From 1993 to 2013, I was a manual laborer who published unsuccessful books. Recently I went crawling back to a particular military Website that I hadn’t visited in two years because the people there are unreachable, combative nutcases who are pathologically unable to accept new information. I told them the story of how I’d been scammed and asked if anyone who’d read my military books would be willing to write an Amazon review. I also posted extremely rare images from the fourth military book I plan to publish someday.
Not a single person commiserated, but the same asshole who attacked my work in the past criticized the captions I put on the photos I posted. He said they were inaccurate. As before, he was wrong.

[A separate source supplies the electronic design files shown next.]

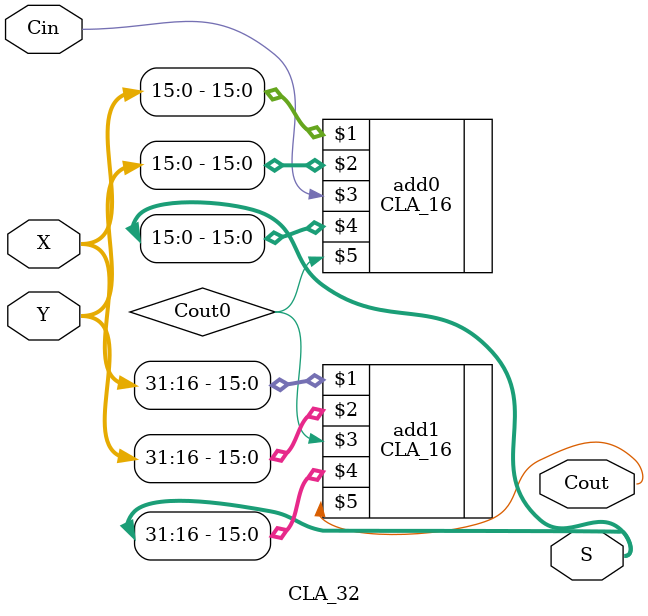
<source format=v>
`ifndef CLA_32_V
`define CLA_32_V

`include "CLA/CLA_16/CLA_16.v"
module CLA_32 (
    input [31:0]X,Y,
    input Cin,
    output [31:0] S,
    output Cout
);
    wire Cout0;
    CLA_16 add0(X[15:0],Y[15:0],Cin,S[15:0],Cout0);
    CLA_16 add1(X[31:16],Y[31:16],Cout0,S[31:16],Cout);
endmodule

`endif 



</source>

For some reason he’s considered an expert, but he’s almost always wrong. He didn’t want to help me; he just wanted to assault me.
So: You who thought I’ve been living the good life are totally off the mark. I’ve been a working stiff for most of my adulthood. Oh, and I’ve been a disposer of corpses. Tim reminded me of the many rotting cats and possums we’ve encountered over the years. Some had liquefied, so the bones fell out of the sludge as we moved them, dry heaving the whole time.
The thing is, all of you who are envious of wealth also want to be wealthy yourself. If you could press a button that would deposit a billion dollars into your checking account, you would. Therefore, you need to stop with this stupid class-warfare shit. Stop being a poseur. The assumptions you made about me were wrong. I’ve done far more manual labor than just about all of you. And as a direct result, I’ve got arthritis, my back is shot, my knees are ruined, and I have both hearing loss and chipped teeth.
Even though I’m mentally and physically disabled—I permanently injured my back by carrying that seventy-pound copying machine—I’ve never taken a penny from the taxpayer.
You class warriors who felt I got what I deserved? Go fuck yourselves. I forbid you to read anything I write, including this post.